Yes, with one caveat. Fazm's chat engine speaks the Anthropic Messages API shape, and vLLM's first-class API is OpenAI-compatible. You need an Anthropic-to-OpenAI shim between them. LiteLLM running in Anthropic proxy mode, claude-code-router, or a small custom FastAPI bridge all work. Point the shim at your vLLM server, then paste the shim URL into Fazm's Custom API Endpoint setting. Fazm's ACPBridge.swift at lines 379 to 382 reads that value from UserDefaults and exports it as ANTHROPIC_BASE_URL on the Node subprocess it spawns. No recompile, no fork. The whole switch is one field in Settings.
Where exactly is the Fazm code that enables this?
Three files. Desktop/Sources/Chat/ACPBridge.swift lines 379 to 382 contain the four-line block that reads customApiEndpoint from UserDefaults and sets env["ANTHROPIC_BASE_URL"] on the spawned Node process. Desktop/Sources/MainWindow/Pages/SettingsPage.swift lines 906 to 952 define the Settings card titled 'Custom API Endpoint' with the placeholder 'https://your-proxy:8766' and a toggle that clears the value on disable. acp-bridge/src/index.ts line 1245 declares DEFAULT_MODEL = 'claude-sonnet-4-6', which is what the bridge warms up when nothing overrides it. All three are in the MIT-licensed repository at github.com/mediar-ai/fazm.

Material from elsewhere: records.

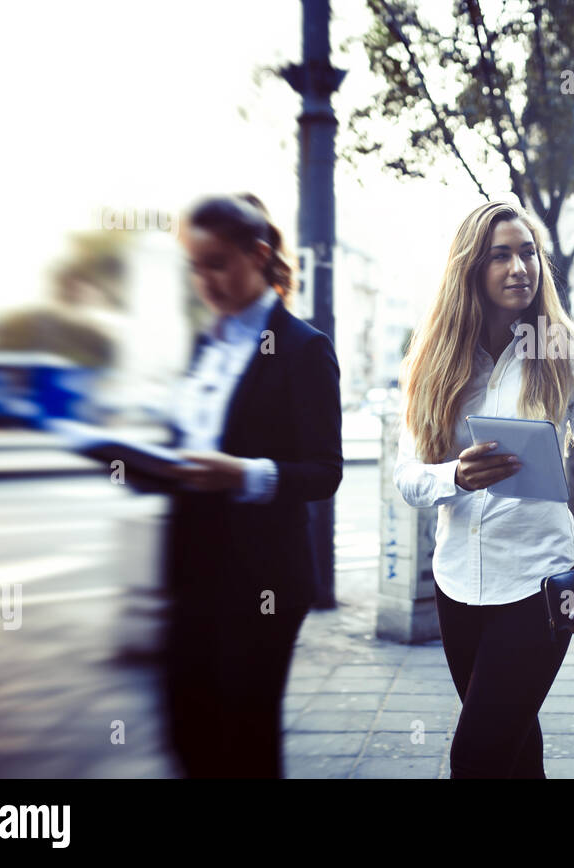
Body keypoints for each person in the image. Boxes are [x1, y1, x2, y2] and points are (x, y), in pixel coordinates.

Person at [392, 200, 574, 778]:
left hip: (539, 590)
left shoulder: (567, 356)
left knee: (474, 757)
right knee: (516, 755)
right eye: (501, 255)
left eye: (529, 253)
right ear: (471, 267)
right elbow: (408, 478)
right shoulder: (435, 363)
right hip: (457, 588)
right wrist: (455, 476)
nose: (520, 267)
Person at [161, 193, 343, 778]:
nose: (204, 279)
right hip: (190, 571)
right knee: (187, 728)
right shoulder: (203, 345)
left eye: (216, 263)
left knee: (243, 739)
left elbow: (323, 471)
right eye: (194, 266)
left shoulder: (303, 349)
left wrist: (242, 473)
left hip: (261, 580)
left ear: (258, 254)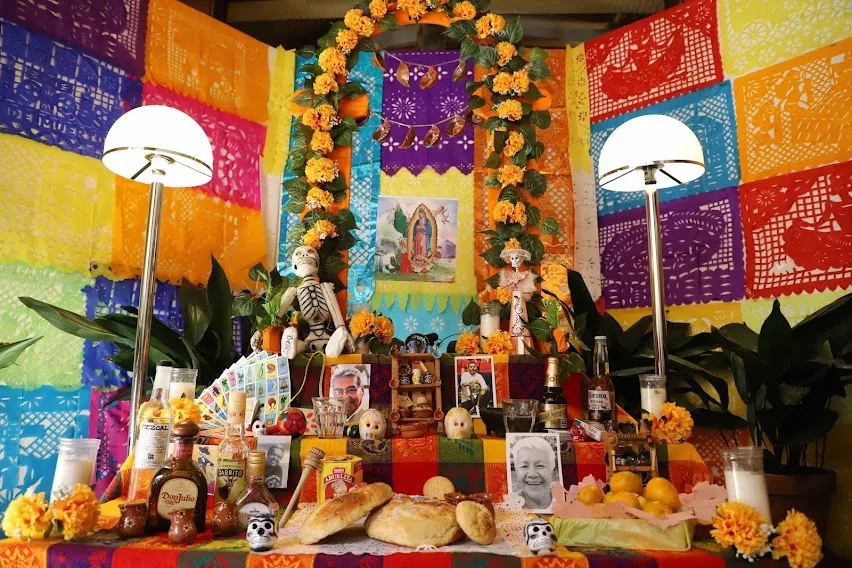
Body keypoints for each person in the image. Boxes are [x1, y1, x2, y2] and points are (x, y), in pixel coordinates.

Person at [511, 436, 557, 511]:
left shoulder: (566, 500)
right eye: (524, 466)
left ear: (552, 467)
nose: (532, 474)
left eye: (540, 465)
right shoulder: (509, 508)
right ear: (516, 469)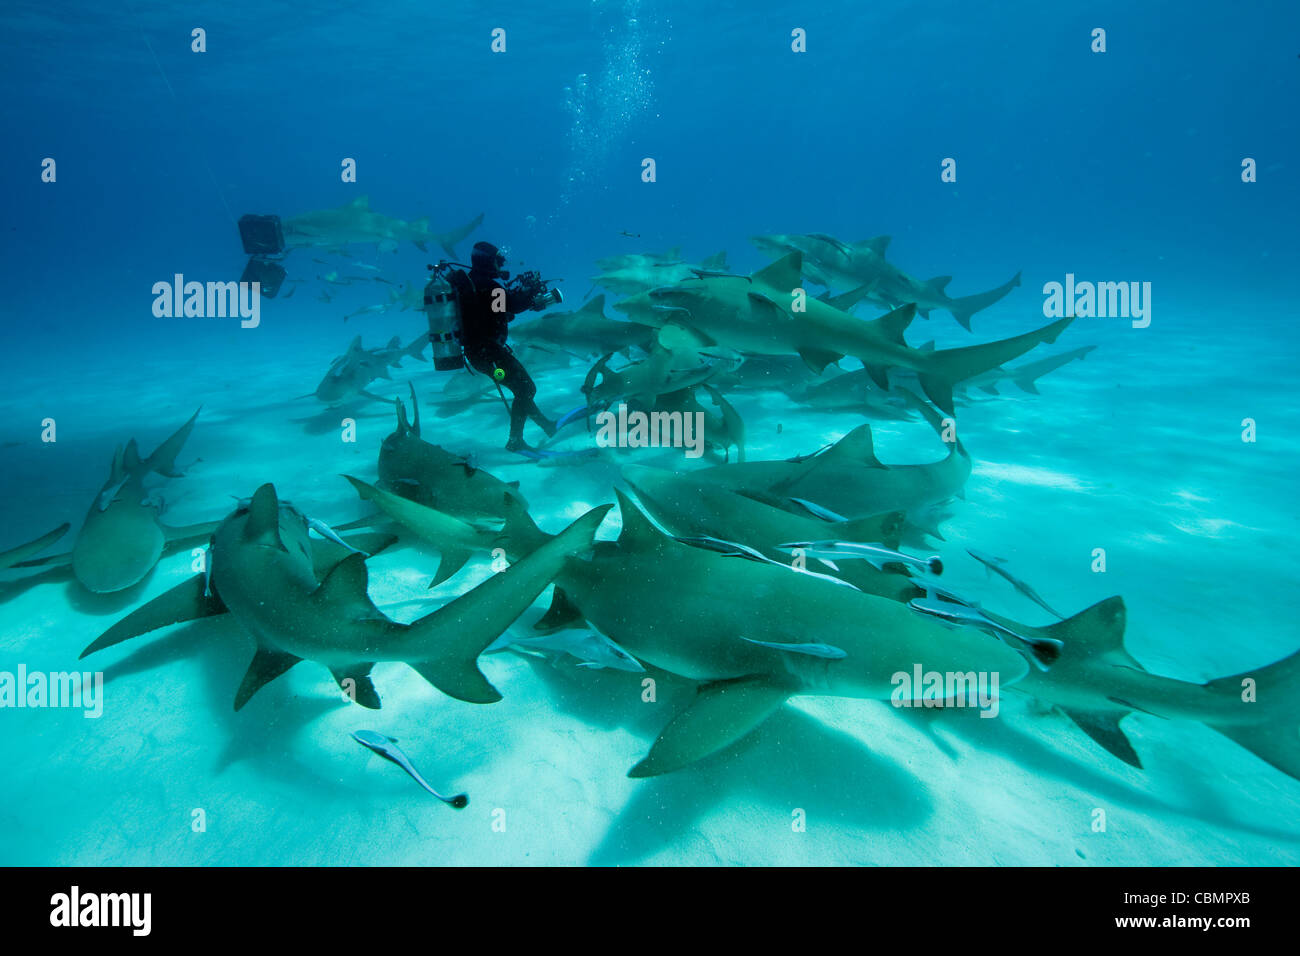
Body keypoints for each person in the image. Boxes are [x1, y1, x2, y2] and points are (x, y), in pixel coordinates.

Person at [447, 241, 557, 451]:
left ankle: (545, 426)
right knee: (526, 389)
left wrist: (519, 299)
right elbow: (509, 308)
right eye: (499, 262)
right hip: (489, 353)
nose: (500, 266)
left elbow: (500, 312)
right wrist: (530, 297)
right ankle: (515, 441)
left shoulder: (471, 284)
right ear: (489, 261)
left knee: (521, 389)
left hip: (479, 354)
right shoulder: (491, 286)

What is the practical latency overhead of this stack compared to calling vLLM directly?
Most of the measurable overhead is the Anthropic-to-OpenAI translation, not the network. If your shim is on the same machine as vLLM, add a few milliseconds for JSON reshaping. If the shim is on a different box, add a normal HTTP hop. The real variability comes from tool-calling translation: Anthropic tool_use blocks have a slightly different shape than OpenAI function calling, and a sloppy shim can double-round-trip on parallel tool calls. Start with LiteLLM or claude-code-router, both are reasonable defaults in 2026. Only hand-roll a shim if you are measuring a specific loss.
Does Gemma 4 support in vLLM v0.19.0 help or hurt agent use cases?
It helps. The Gemma 4 lineup in v0.19.0 covers E2B (effective 2B), E4B (effective 4B), 26B MoE, and 31B Dense, with native MoE routing, multimodal inputs, reasoning traces, and tool-use handled inside vLLM. For agent workflows that live and die by tool use and structured output, the 26B MoE variant is particularly interesting on self-hosted hardware because you get dense-model reasoning quality at MoE active-parameter cost. Paired with Fazm's accessibility-tree substrate (structured state rather than screenshots) the model does not have to burn capacity on OCR.
Why do the top vLLM release notes sources not mention desktop agents?
Because vLLM is server infrastructure and its audience is ML ops. The official changelog is written for people operating inference clusters. None of the mainstream release note summaries cover what to do once you have vLLM serving, beyond 'point your app at it'. The missing half of the story is the consumer substrate: something running on the user's own Mac that turns model output into actual clicks and keystrokes in real apps. Fazm's Custom API Endpoint field is a consumer-grade answer to that question, and it happens to plug straight into a vLLM deployment via any Anthropic-compatible shim.
What should I read alongside the vLLM 2026 release notes?
The vllm-project/vllm GitHub releases page for the raw changelog and commit lists. NVIDIA's vLLM Release Notes PDF for NGC-packaged versions and container compatibility. The vLLM blog at blog.vllm.ai for design rationale on larger changes. Fazm's April 2026 vLLM update post for release commentary. And Fazm's own source tree at github.com/mediar-ai/fazm to see how a consumer-side agent hooks into the endpoint that vLLM exposes.
Is this only useful for self-hosting, or does it work for managed vLLM too?
Either. Anyscale, Modal, RunPod, Fireworks, and Together all offer managed vLLM-style deployments in 2026, typically behind an OpenAI-compatible endpoint. The Anthropic-to-OpenAI shim sits in front of whatever URL your provider gives you. The only thing Fazm cares about is that the endpoint behind ANTHROPIC_BASE_URL speaks Anthropic Messages. How you got there, self-hosted vLLM on a single H100, a multi-node gRPC cluster, or a managed provider, does not change the Fazm side.